Today was the day for "re-ducking" the pond by our house. We bought a dozen flight-ready mallards from the local game farm. Brought them home, clipped their flight feathers and then turned them loose. Only thing different this year over past ones is that we bought a much higher ratio of hens. We got 2 drakes, 8 hens and two pure white mallards.
Here's grandson Jay and his great-grammie Jean handing me the ducks one at a time for wing clipping.

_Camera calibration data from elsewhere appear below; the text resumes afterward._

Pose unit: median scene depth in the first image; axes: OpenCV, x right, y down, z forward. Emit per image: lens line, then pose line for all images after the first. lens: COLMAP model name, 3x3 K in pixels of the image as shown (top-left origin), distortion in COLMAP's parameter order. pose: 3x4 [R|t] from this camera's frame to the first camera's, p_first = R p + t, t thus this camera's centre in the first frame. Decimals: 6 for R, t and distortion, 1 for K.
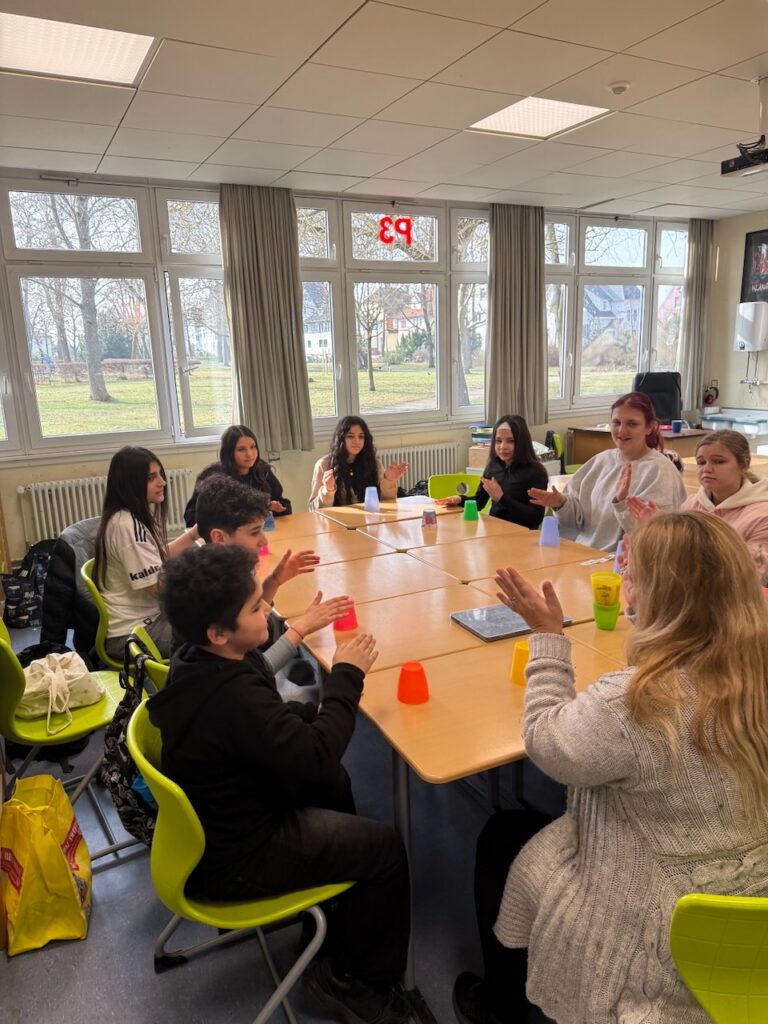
lens RADIAL K [[721.0, 0, 383.1], [0, 721.0, 532.9], [0, 0, 1]] dist [0.038961, -0.093115]
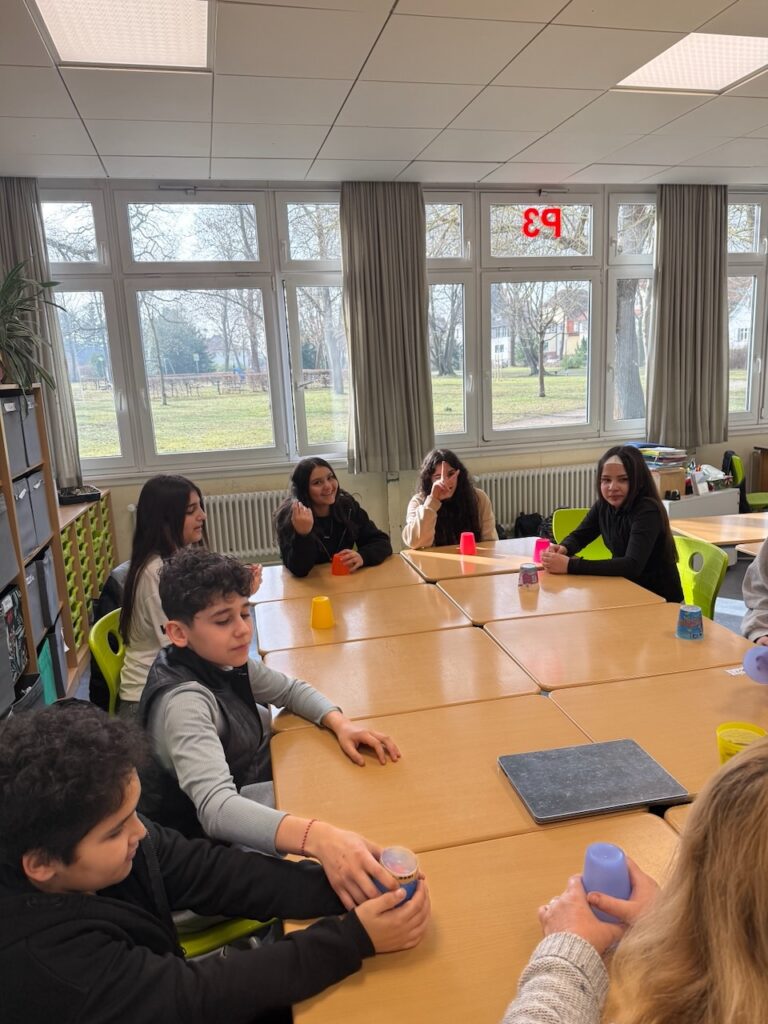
lens RADIAL K [[720.6, 0, 373.4], [0, 720.6, 517.3], [0, 0, 1]] dist [0.005301, -0.033947]
pose [[0.967727, 0.038319, -0.249069, 0.052048], [-0.044925, 0.998772, -0.020893, -0.034129], [0.247963, 0.031408, 0.968260, 0.117824]]
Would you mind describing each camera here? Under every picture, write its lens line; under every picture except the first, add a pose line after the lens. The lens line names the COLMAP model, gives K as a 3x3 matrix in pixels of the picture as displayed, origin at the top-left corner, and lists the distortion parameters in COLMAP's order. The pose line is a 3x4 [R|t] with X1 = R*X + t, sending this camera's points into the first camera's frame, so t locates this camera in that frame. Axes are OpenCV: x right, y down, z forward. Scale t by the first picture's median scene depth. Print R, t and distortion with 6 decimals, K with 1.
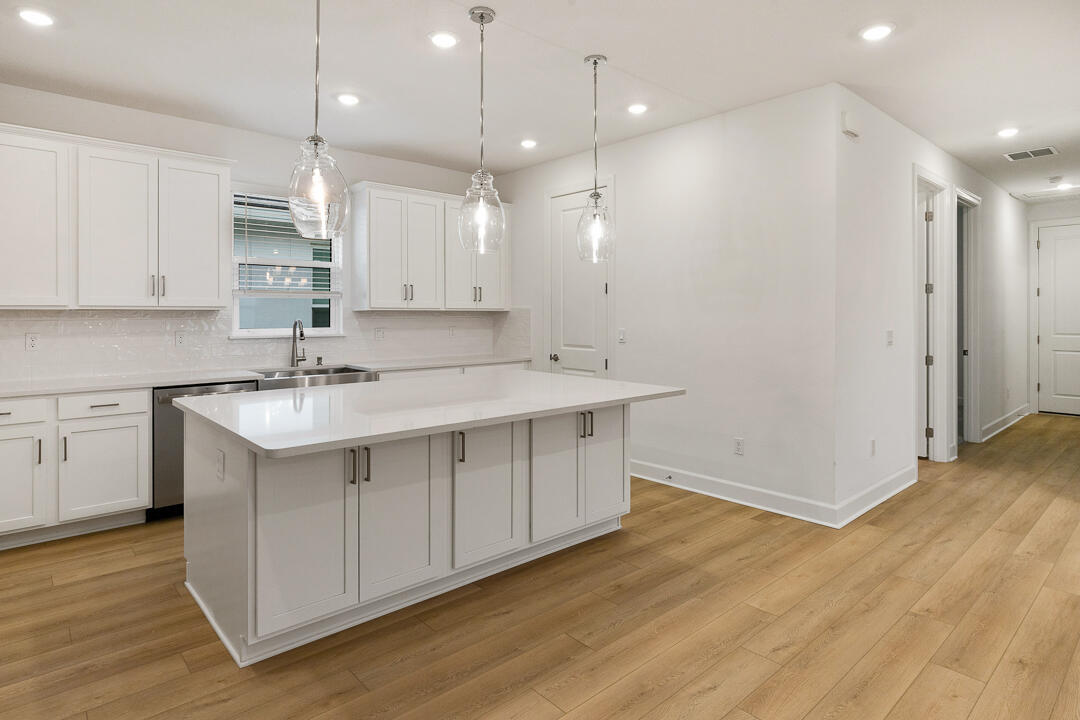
lens RADIAL K [[591.9, 0, 537.1], [0, 591.9, 307.3], [0, 0, 1]] dist [0.003297, -0.001924]
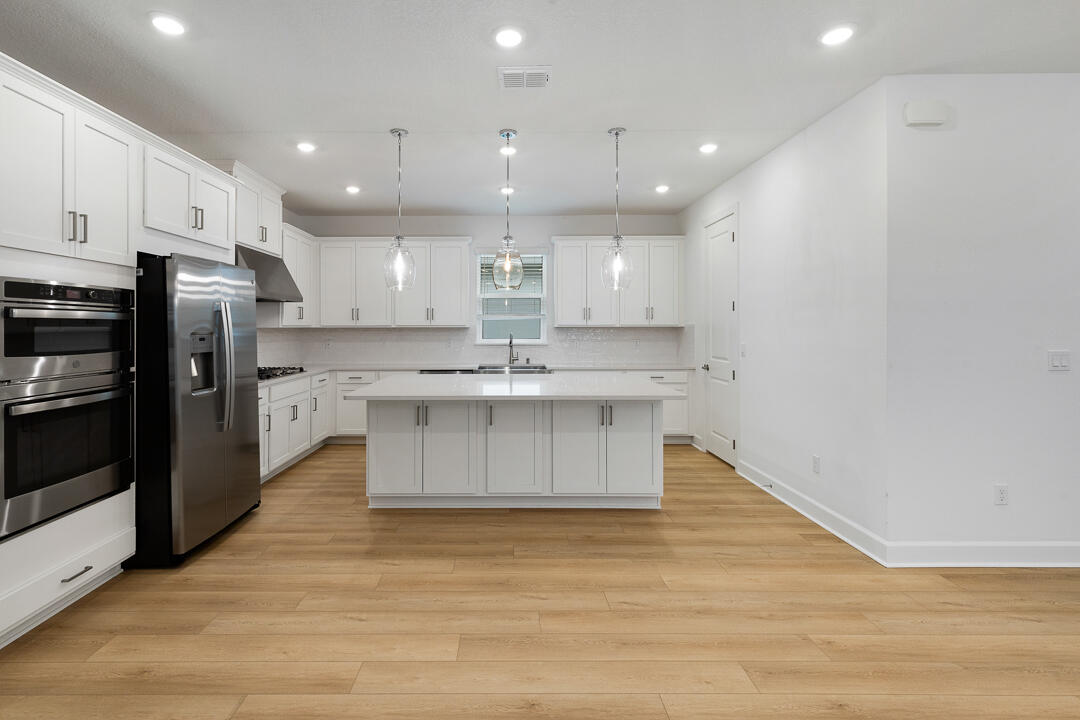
lens RADIAL K [[497.1, 0, 505.0], [0, 497.1, 324.9], [0, 0, 1]] dist [0.006855, -0.001147]
pose [[0.741792, -0.005767, -0.670605, 0.638618], [0.009163, 0.999957, 0.001537, -0.004303], [0.670567, -0.007284, 0.741813, 0.045044]]
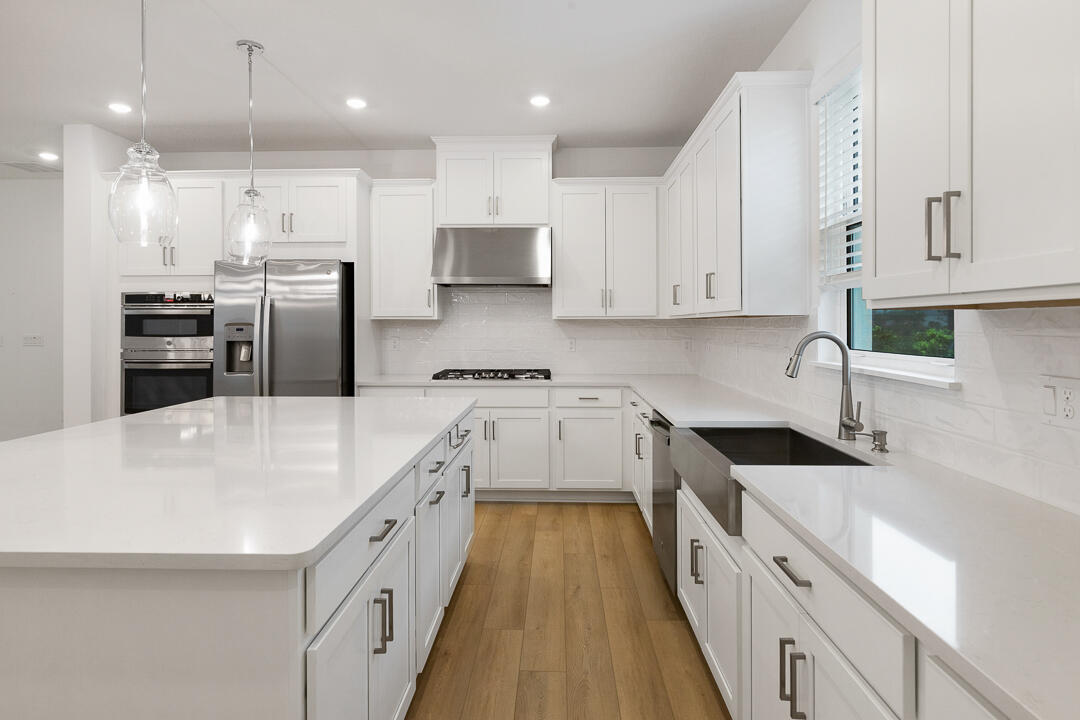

Remi & Cappy have an interest in the ducks by instinct alone but are conditioned to "LEAVE IT" here at home. In fact, the ducks that have been with us for 3-4 years are often out in the drive near the garage door when I open it each morning. They need fine gravel in order to gring and digest the corn we feed them so they get it from our white rock driveway. The two dawgs are no more than 20 feet away and they just stare but make no move towards them. When we go through the training routine in the early morning it's not unsual for the ducks to walk by the dawgs on the grass as they are returning to my side with a training bumper.
Lord help any of those mallards if they were within eyesight of either dawg where we do our hunting, 5 miles from here. Both Cappy and Remi are excellent trackers and a duck can't hide from their superior scenting skills.
The 7-8 flight feathers are the longest and furthest feathers out towards the tip of each wing. We cut off the end 3" or so with a scissors. It is painless to the duck. Without them they become flightless. They can still run, swim and maybe get a foot or two off the ground for 15-20 yards to escape predators. Flight feathers will grow back in in six months or less. Clipping them now prevents them from flying off until they become "imprinted" on our pond and get used to us and the easy "groceries" here. All ducks and geese "molt" at least once a year meaning they loose and then replace all of their feathers over a six week period during which time they become flightless.
The owner of the game farm really wanted me to take the two white mallards. Not farm ducks or albinos .... pure white mallards that he says occurs in approximately 1 in every 5,000 ducklings. If they mate the result will be white ducklings. If they mate with regular mallards the statistical odds goes way down against white off-spring. Kinda interesting stuff. By the way ... I have a white pheasant from years ago ...
Cappy, thanks for the info! It is great to know the pups won't go after or hurt the birds in your pond. Also interesting to know that they can escape predators & that they grow the flight feather backs in about 6 months.